Fitting an on-again-off-again relationship of adolescence, the following day saw apologies made to fans – for both the previous evening’s show, and the cancelled date – and announcements were issued that Beach Slang were still a band, with a line spun about passion taking on a destructive expression. All well and good, except that in early July drummer, JP Flexnor, felt the need to issue a statement clarifying that he was no longer in the group. If life were a Hollywood production, this high drama – with the aid of a short montage – would result in a dynamic and compelling record. Well, this is the real world.
Written while touring in support of the group’s well-received début album, The Things We Do To Find The People Who Feel Like Us, and inspired by the stories of the band’s fans, there is plenty on paper that proves interesting, but from the start Alex’s breathy vocal style, and the band’s pop-punk-meets-indie vibe, fails to captivate. Future Mixtape For The Art Kids is a mid-tempo take on the 3 chord punk song trope, while Spin The Dial is reminiscent of There’s Nothing Left To Lose era Foo Fighters.
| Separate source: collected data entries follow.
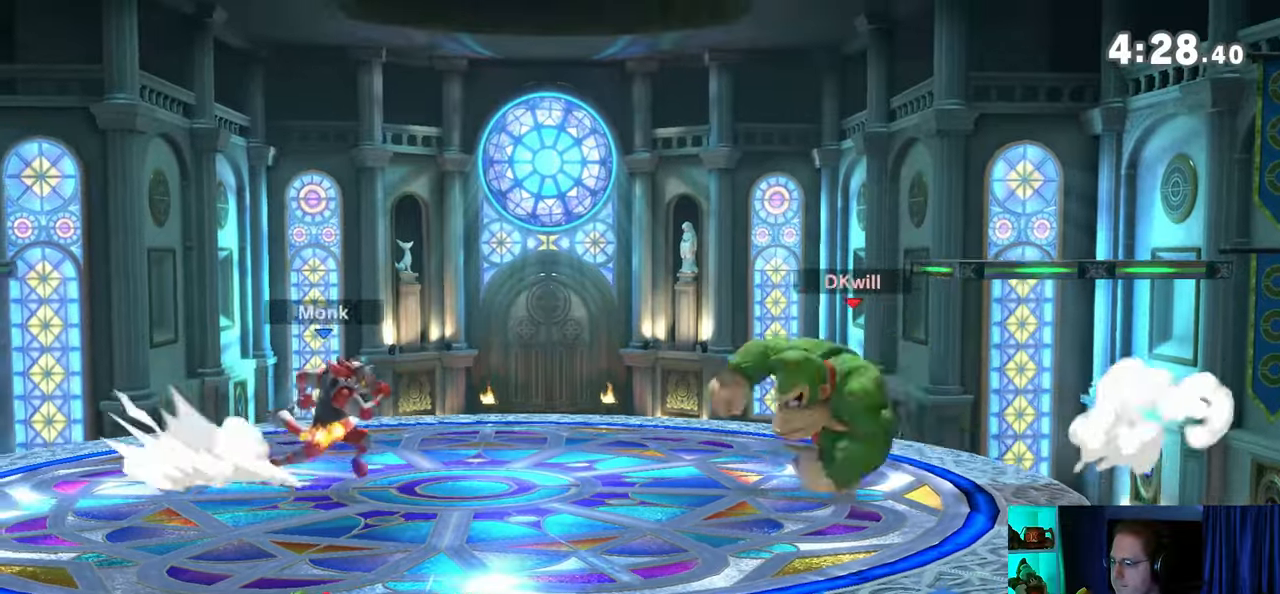
{"buttons": [], "left_stick": "center", "right_stick": "center", "events": [[317, "R1", "down"], [383, "R1", "up"]]}
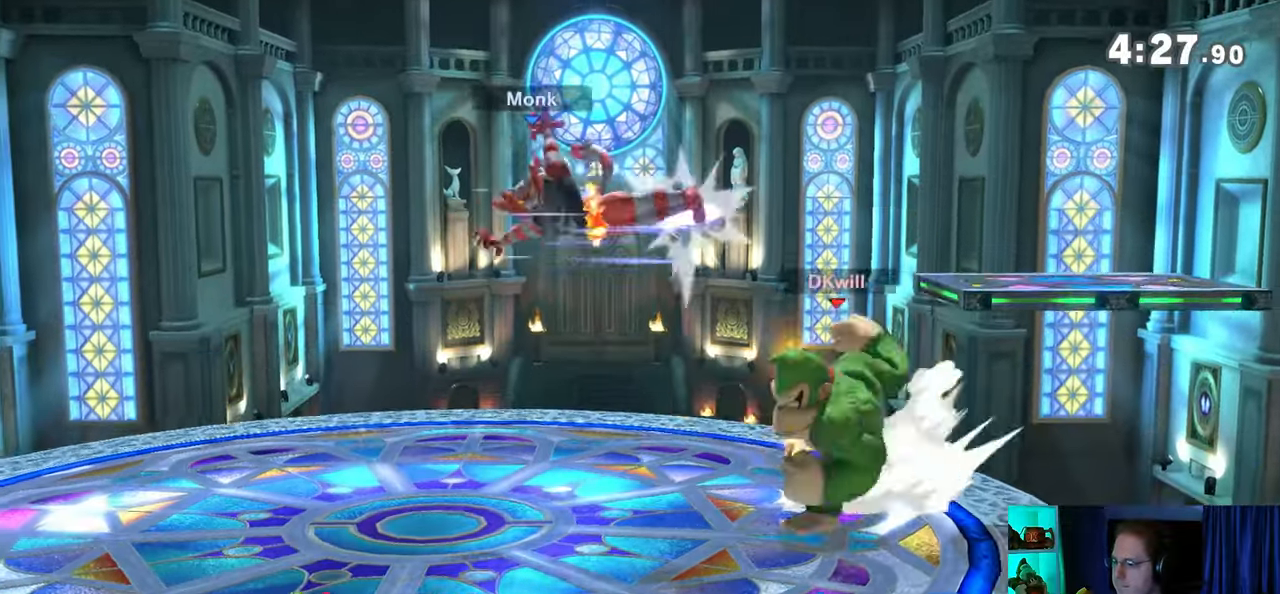
{"buttons": [], "left_stick": "center", "right_stick": "center", "events": [[67, "left_stick", "right"], [200, "X", "down"], [200, "left_stick", "up-left"], [267, "X", "up"], [267, "left_stick", "center"], [350, "A", "down"], [383, "A", "up"], [417, "A", "down"], [450, "A", "up"]]}
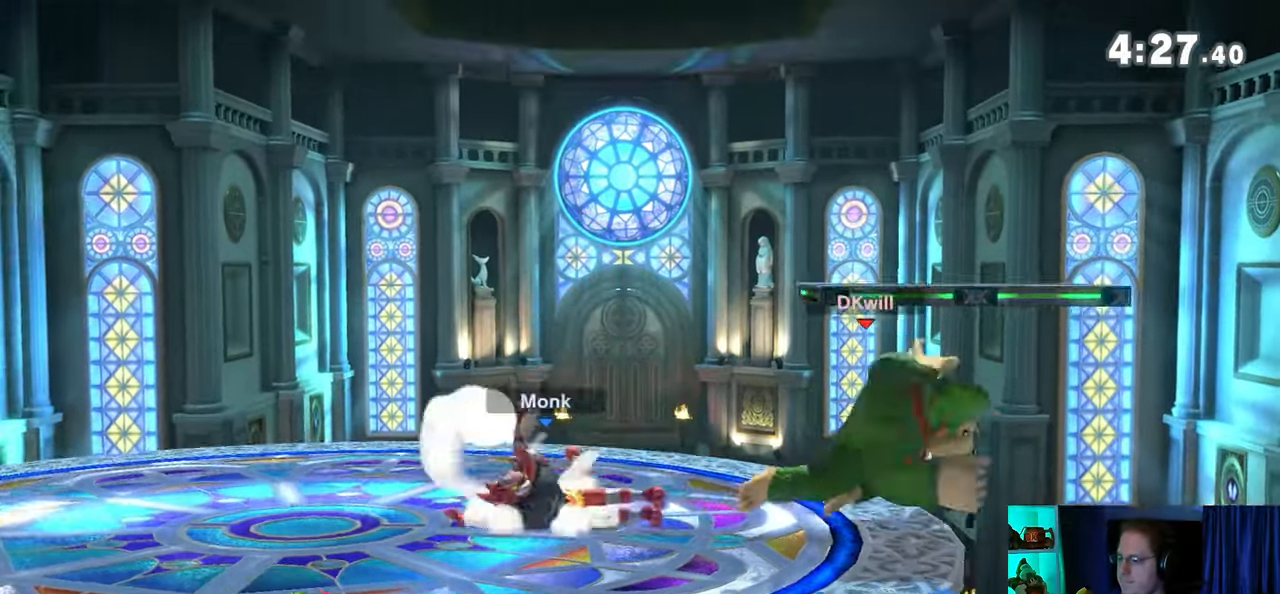
{"buttons": [], "left_stick": "center", "right_stick": "center", "events": [[33, "A", "down"], [100, "A", "up"]]}
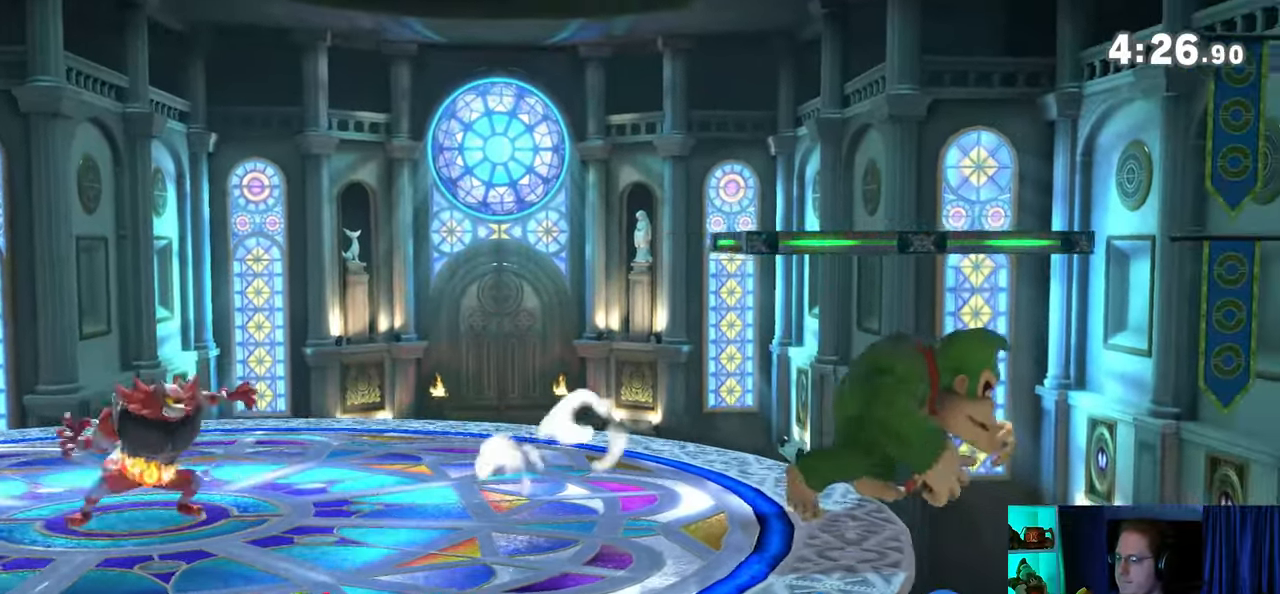
{"buttons": [], "left_stick": "center", "right_stick": "center", "events": [[33, "left_stick", "left"], [283, "left_stick", "center"], [450, "B", "down"], [500, "B", "up"]]}
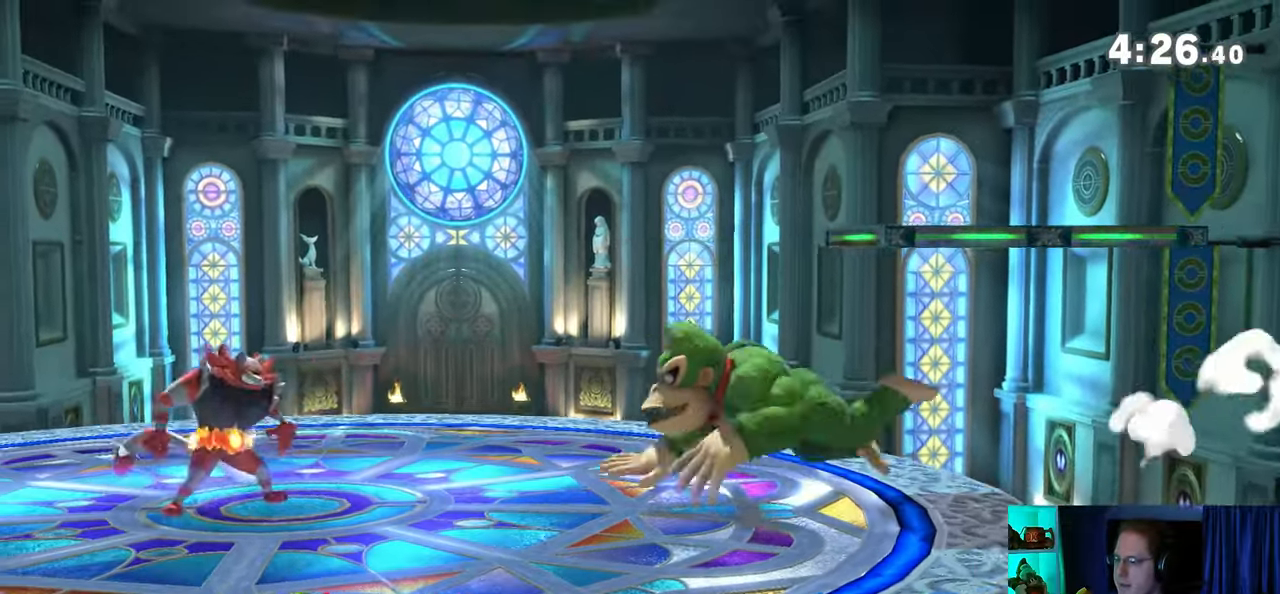
{"buttons": [], "left_stick": "right", "right_stick": "center", "events": [[67, "R1", "down"], [100, "R1", "up"], [317, "left_stick", "right"]]}
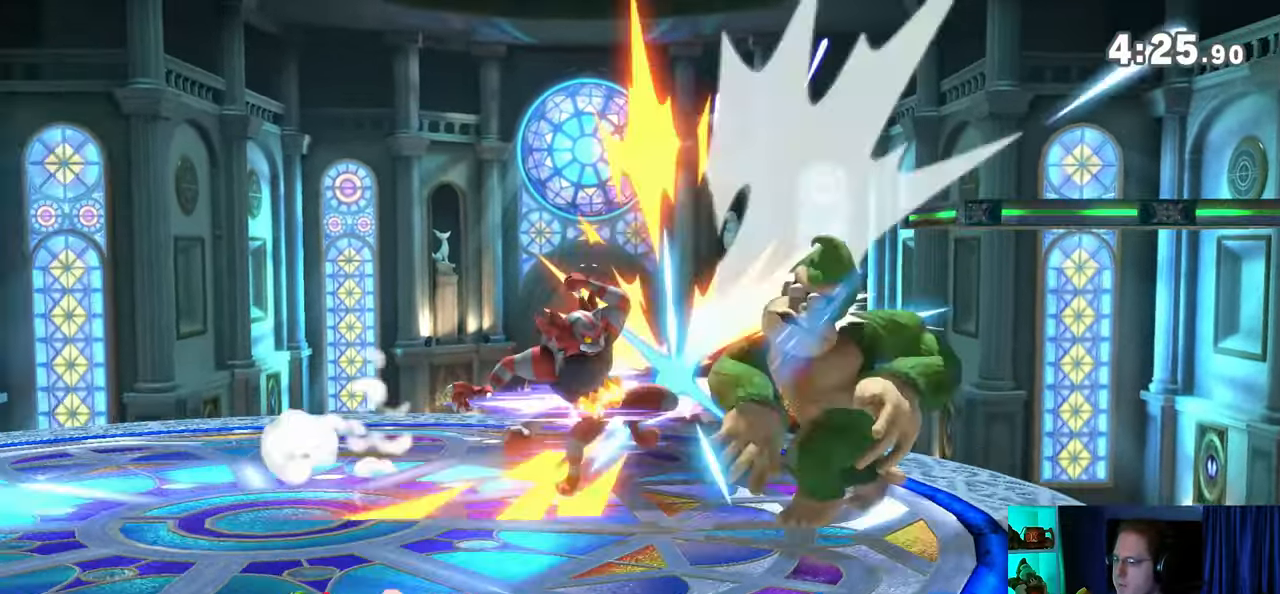
{"buttons": [], "left_stick": "center", "right_stick": "center", "events": [[33, "left_stick", "center"]]}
A jangling, indie-rock, main riff on Young Hearts, and the decent lead riff on Art Damage show clear potential in Beach Slang’s writing and performing, yet none of it stands out from the crowd. Existing fans may end up considering themselves well serviced by this album, but its monochrome tones – when compared to their début release – seem to indicate a band treading water and lacking direction.